1. The Real Detective and His Work
But we have already agreed that this fiction detective has little or nothing to do with the real detective. When M. Goron, one of the greatest of French detectives, was asked concerning this, he replied:
"I dare say I have read nearly all the detective stories, those of Poe and Gaboriau, and 'Sir Doyle's' clever tales. Like every one else I love to follow the twists and turns that lead to the end of these apparently inexplicable problems. It is a good intellectual sport—like playing chess. But do not imagine for a moment," and M. Goron was emphatic, "that it has anything at all to do with practical police work. Nothing at all. It is not by such subtle, opium-bred guesswork and fine-drawn deduction that criminals are detected."
M. Goron's theory is that in thief-taking, as in everything else, system is of prime importance; and after that the most effective auxiliary of the detective is Chance. Almost always it is by a lucky hazard that the shrewd criminal is brought down. For instance, the taking of Magne; it was tragically absurd—for the farce ended in the basket of wet sawdust under the guillotine.
In fact, detectives of real life invariably scorn the transcendent detective of fiction, and, in his turn, the story-book detective scoffs at the methods of the Central Office men.

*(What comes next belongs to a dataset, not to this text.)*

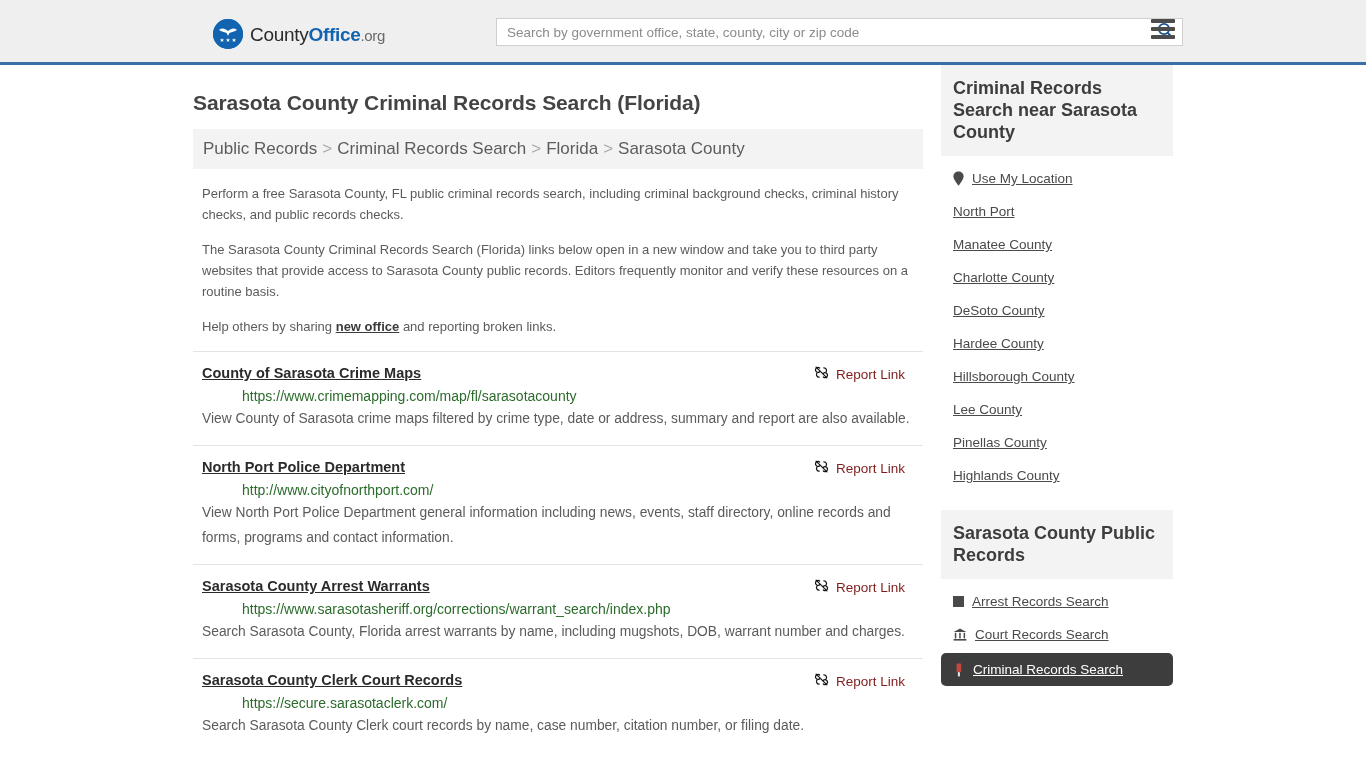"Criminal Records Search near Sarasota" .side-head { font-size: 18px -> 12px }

Mr. Arthur C. Train, in "Courts Criminal and The Camorra," thus mildly satirizes our detective of fiction and sets him quite apart from the genuine article:
"The sanctified tradition that a detective was an agile person with a variety of side whiskers no longer obtains even in light literature, and the most imaginative of us is frankly aware of the fact that a detective is just a common man earning (or pretending to earn) a common living by common and obvious means. Yet in spite of ourselves we are accustomed to attribute superhuman acuteness and a lightning-like rapidity of intellect to this vague and romantic class of fellow-citizens. The ordinary work of a detective, however, requires neither of these qualities. Honesty and obedience are his chief requirements, and if he have intelligence as well, so much the better, provided it be of the variety known as horse sense. A genuine candidate for the job of Sherlock Holmes would find little competition. In the first place, the usual work of a detective does not demand any extraordinary powers of deduction at all.